▸ Task
Copy out every line of the records below, keeping each one word for word.

Stored items
[Start]
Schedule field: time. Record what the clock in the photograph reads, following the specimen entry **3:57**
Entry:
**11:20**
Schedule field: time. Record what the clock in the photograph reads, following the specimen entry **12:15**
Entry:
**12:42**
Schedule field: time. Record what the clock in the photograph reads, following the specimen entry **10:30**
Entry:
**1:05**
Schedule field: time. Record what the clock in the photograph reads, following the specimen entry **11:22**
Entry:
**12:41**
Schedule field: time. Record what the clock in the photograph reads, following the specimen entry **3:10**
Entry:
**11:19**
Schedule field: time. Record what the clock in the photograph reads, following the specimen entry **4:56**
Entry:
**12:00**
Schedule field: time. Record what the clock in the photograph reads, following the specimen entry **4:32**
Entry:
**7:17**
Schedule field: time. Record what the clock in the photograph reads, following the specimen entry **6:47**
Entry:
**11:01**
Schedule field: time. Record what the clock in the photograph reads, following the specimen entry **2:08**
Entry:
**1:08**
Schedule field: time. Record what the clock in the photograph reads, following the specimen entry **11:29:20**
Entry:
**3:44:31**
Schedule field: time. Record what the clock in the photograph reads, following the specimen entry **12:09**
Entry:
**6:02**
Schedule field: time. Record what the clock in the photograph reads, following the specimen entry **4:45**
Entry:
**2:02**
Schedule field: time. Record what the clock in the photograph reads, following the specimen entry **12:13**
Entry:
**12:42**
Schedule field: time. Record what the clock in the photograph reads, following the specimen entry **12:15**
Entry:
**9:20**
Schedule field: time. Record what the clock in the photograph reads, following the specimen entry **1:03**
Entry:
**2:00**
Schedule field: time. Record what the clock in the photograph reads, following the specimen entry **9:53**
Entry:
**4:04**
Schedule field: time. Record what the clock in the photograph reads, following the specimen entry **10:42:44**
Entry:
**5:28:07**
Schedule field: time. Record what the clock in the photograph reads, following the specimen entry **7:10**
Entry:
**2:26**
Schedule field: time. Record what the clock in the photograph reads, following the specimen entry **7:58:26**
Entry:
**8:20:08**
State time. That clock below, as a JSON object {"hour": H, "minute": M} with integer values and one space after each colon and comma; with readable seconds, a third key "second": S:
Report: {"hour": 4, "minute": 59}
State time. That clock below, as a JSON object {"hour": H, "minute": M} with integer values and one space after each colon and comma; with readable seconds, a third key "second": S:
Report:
[End]
▸ Solved exercise
Schedule field: time. Record what the clock in the photograph reads, following the specimen entry **3:57**
Entry:
**11:20**
Schedule field: time. Record what the clock in the photograph reads, following the specimen entry **12:15**
Entry:
**12:42**
Schedule field: time. Record what the clock in the photograph reads, following the specimen entry **10:30**
Entry:
**1:05**
Schedule field: time. Record what the clock in the photograph reads, following the specimen entry **11:22**
Entry:
**12:41**
Schedule field: time. Record what the clock in the photograph reads, following the specimen entry **3:10**
Entry:
**11:19**
Schedule field: time. Record what the clock in the photograph reads, following the specimen entry **4:56**
Entry:
**12:00**
Schedule field: time. Record what the clock in the photograph reads, following the specimen entry **4:32**
Entry:
**7:17**
Schedule field: time. Record what the clock in the photograph reads, following the specimen entry **6:47**
Entry:
**11:01**
Schedule field: time. Record what the clock in the photograph reads, following the specimen entry **2:08**
Entry:
**1:08**
Schedule field: time. Record what the clock in the photograph reads, following the specimen entry **11:29:20**
Entry:
**3:44:31**
Schedule field: time. Record what the clock in the photograph reads, following the specimen entry **12:09**
Entry:
**6:02**
Schedule field: time. Record what the clock in the photograph reads, following the specimen entry **4:45**
Entry:
**2:02**
Schedule field: time. Record what the clock in the photograph reads, following the specimen entry **12:13**
Entry:
**12:42**
Schedule field: time. Record what the clock in the photograph reads, following the specimen entry **12:15**
Entry:
**9:20**
Schedule field: time. Record what the clock in the photograph reads, following the specimen entry **1:03**
Entry:
**2:00**
Schedule field: time. Record what the clock in the photograph reads, following the specimen entry **9:53**
Entry:
**4:04**
Schedule field: time. Record what the clock in the photograph reads, following the specimen entry **10:42:44**
Entry:
**5:28:07**
Schedule field: time. Record what the clock in the photograph reads, following the specimen entry **7:10**
Entry:
**2:26**
Schedule field: time. Record what the clock in the photograph reads, following the specimen entry **7:58:26**
Entry:
**8:20:08**
State time. That clock below, as a JSON object {"hour": H, "minute": M} with integer values and one space after each colon and comma; with readable seconds, a third key "second": S:
Report: {"hour": 4, "minute": 59}
State time. That clock below, as a JSON object {"hour": H, "minute": M} with integer values and one space after each colon and comma; with readable seconds, a third key "second": S:
Report:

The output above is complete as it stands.